40. After section 80LA of the Income-tax Act, the following section shall be inserted with effect from the 1st day of April, 2021, namely:–
‘80M. (1) Where the gross total income of a domestic company in any previous year includes any income by way of dividends from any other domestic company, there shall, in accordance with and subject to the provisions of this section, be allowed in computing the total income of such domestic company, a deduction of an amount equal to so much of the amount of income by way of dividends received from such other domestic company as does not exceed the amount of dividend distributed by the first mentioned domestic company on or before the due date.
(2) Where any deduction, in respect of the amount of dividend distributed by the domestic company, has been allowed under sub-section (1) in any previous year, no deduction shall be allowed in respect of such amount in any other previous year.
Explanation.––For the purposes of this section, the expression “due date” means the date one month prior to the date for furnishing the return of income under sub-section (1) of section 139.’.
The deduction for receipt of dividend income is available if the same is received from a domestic company only - which may or may not be a subsidiary company. There is no requirement to be a holding and subsidiary company.
The deduction is available only when the computation of income is done under normal or general provisions of the Income Tax Act. No corresponding amendment is made in section 115JB to allow for such deduction for receipt of dividend income while computing the Book Profit for Minimum Alternate Tax or MAT under section 115JB. Hence, the dividend income will suffer MAT.

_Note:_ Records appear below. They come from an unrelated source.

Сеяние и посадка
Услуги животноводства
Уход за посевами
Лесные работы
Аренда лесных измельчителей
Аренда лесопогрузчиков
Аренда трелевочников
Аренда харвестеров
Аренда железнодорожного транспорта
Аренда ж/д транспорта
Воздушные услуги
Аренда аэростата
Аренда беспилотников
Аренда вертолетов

The newly incorporated section 115BAA and section 115BAB allows a domestic company / domestic manufacturing company to pay tax on its income at a concessional rate if a company does not claim certain deductions. One of the restrictions is the non-availability of deductions under Chapter VI-A of the Income Tax Act except section 80JJAA. Both these sections have been amended to allow for deduction under section 80M under Chapter VI-A along with section 80JJAA. Hence, a company that opted for a lower rate of tax under section 115BAA and section 115BAB can claim deduction under section 80M.